What you should do:
Work through the listing below and count the lines that hold "down". Answer with the number alone.

Given data:
☆ ☆ ☆ ☆

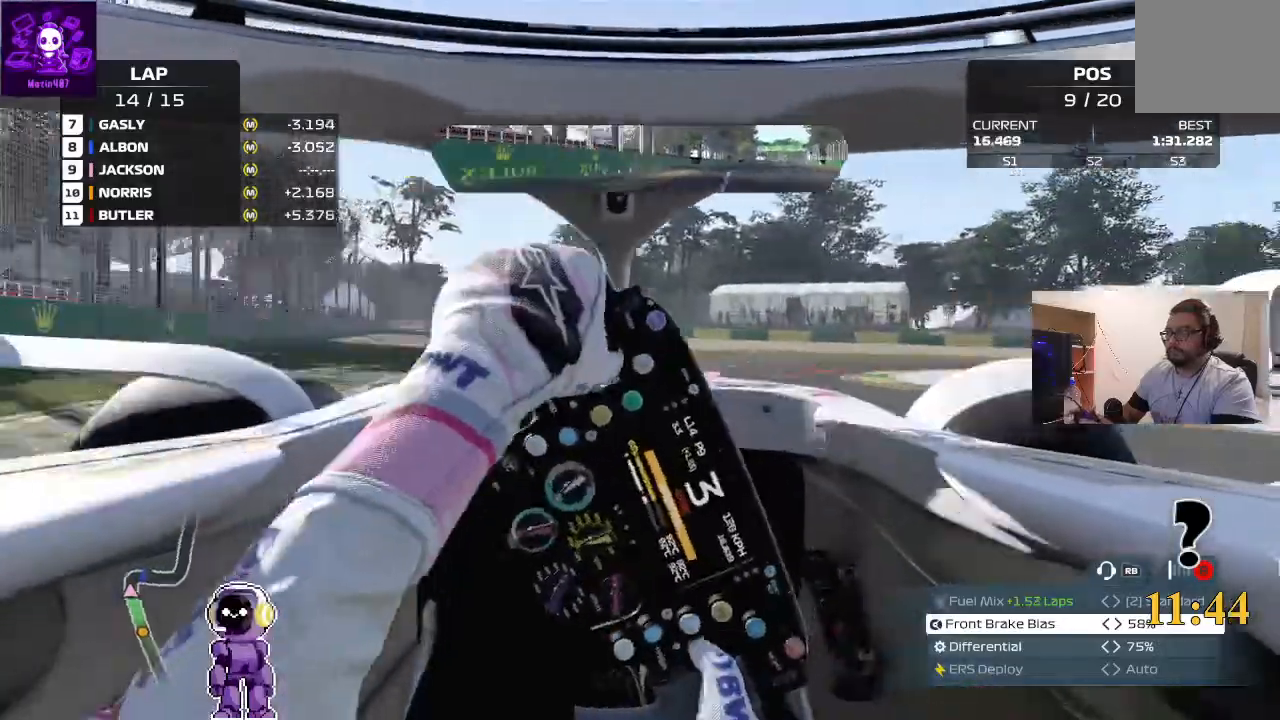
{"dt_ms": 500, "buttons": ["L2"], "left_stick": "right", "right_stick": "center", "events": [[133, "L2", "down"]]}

☆ ☆ ☆ ☆

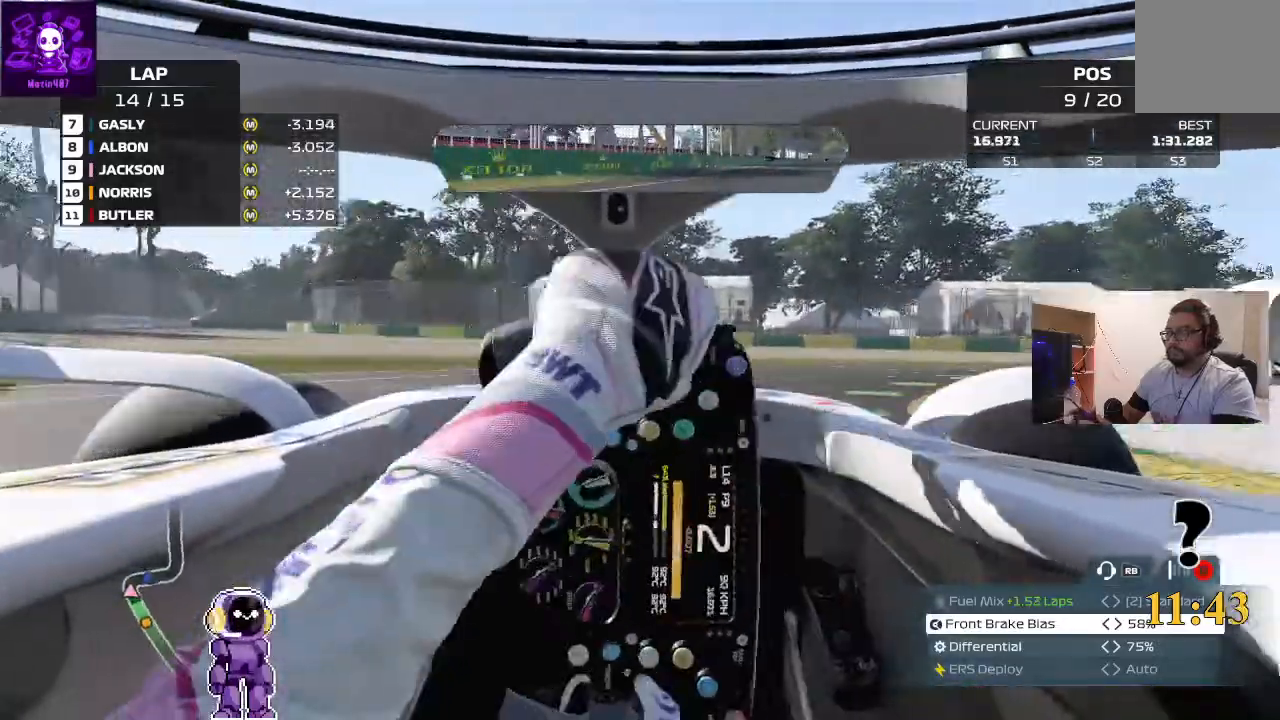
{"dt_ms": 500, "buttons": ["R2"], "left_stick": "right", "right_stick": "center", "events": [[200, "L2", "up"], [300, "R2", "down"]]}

☆ ☆ ☆ ☆

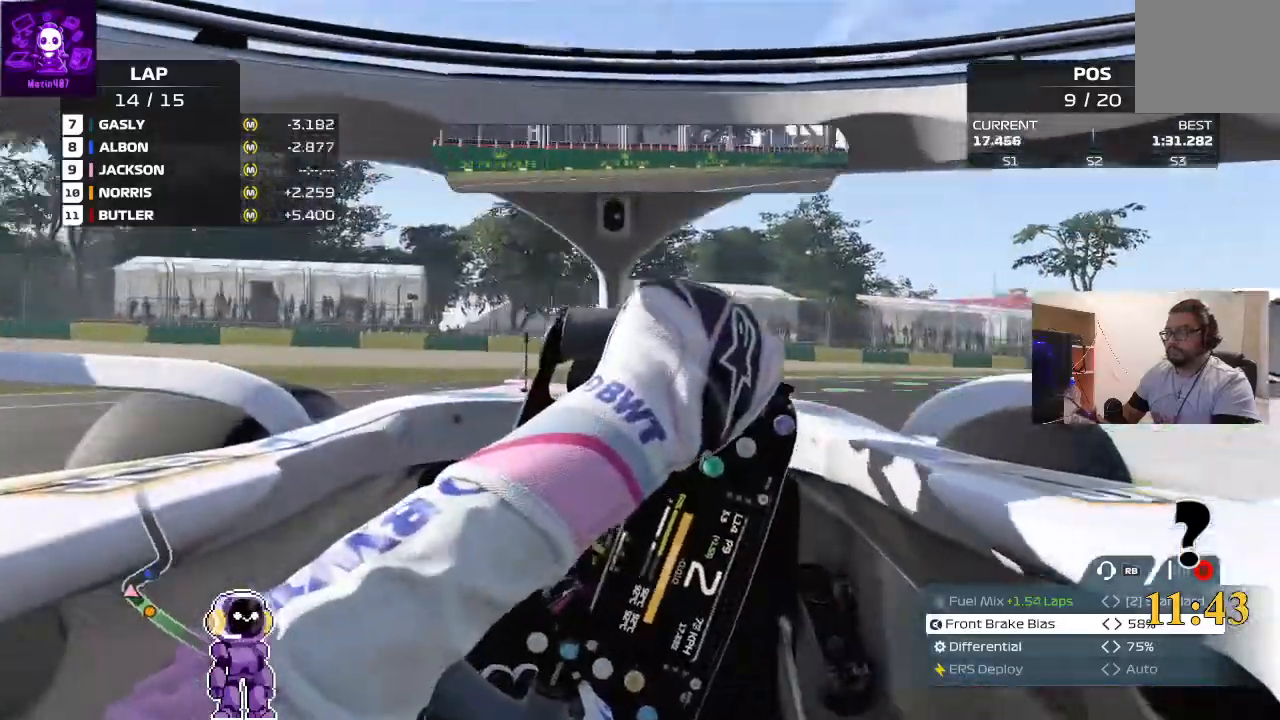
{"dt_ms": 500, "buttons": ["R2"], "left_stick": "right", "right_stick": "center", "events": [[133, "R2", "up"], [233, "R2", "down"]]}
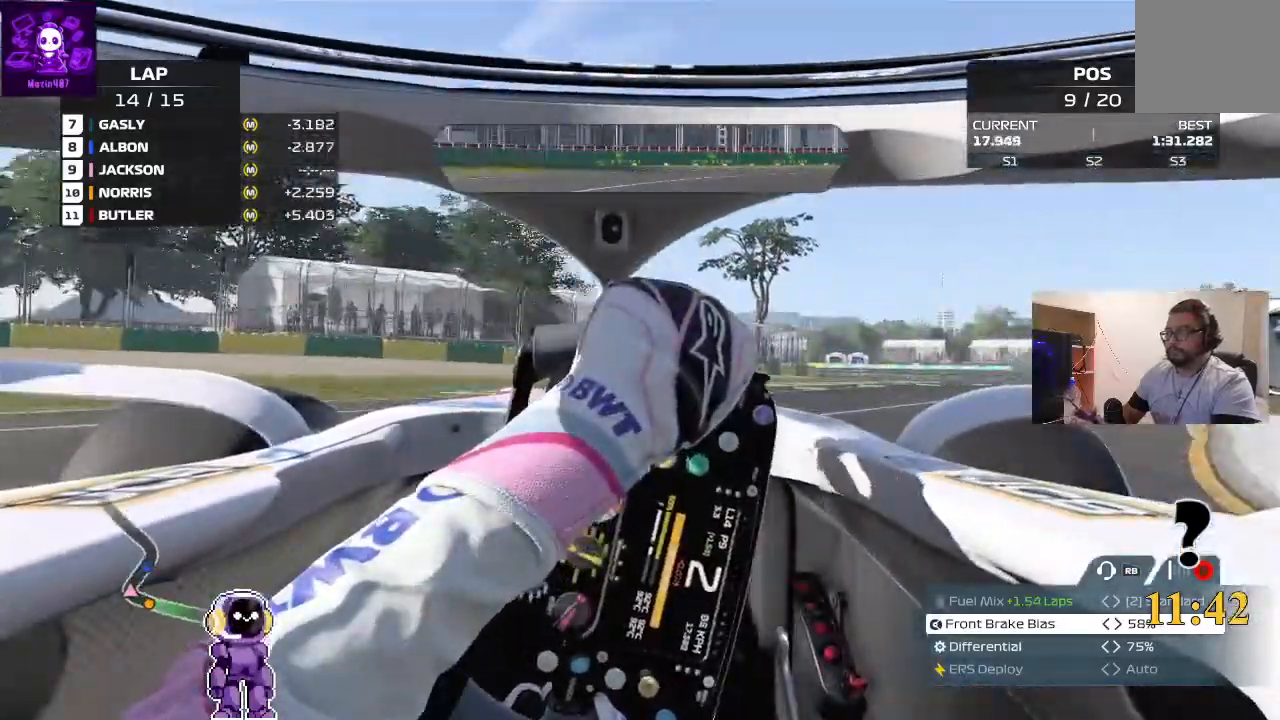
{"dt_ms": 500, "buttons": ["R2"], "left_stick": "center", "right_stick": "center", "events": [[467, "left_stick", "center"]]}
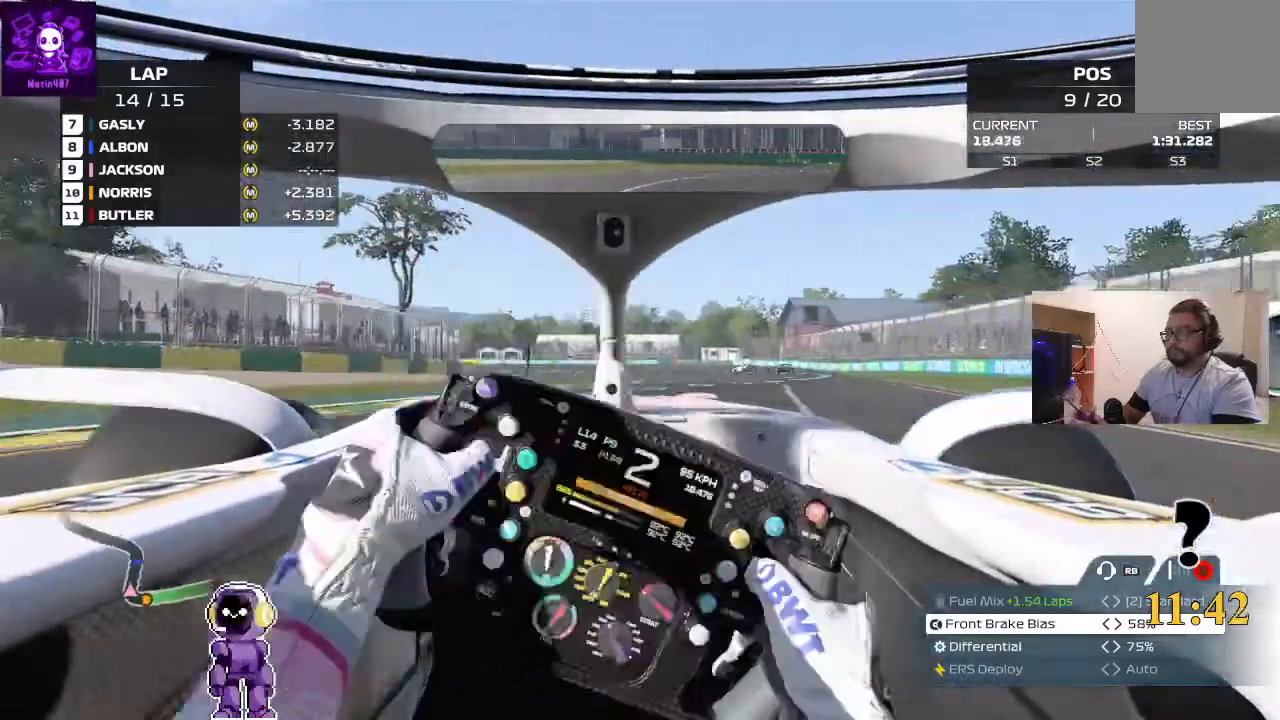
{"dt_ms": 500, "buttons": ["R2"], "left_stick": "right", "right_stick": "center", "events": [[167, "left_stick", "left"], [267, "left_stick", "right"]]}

☆ ☆ ☆ ☆

Answer section:
3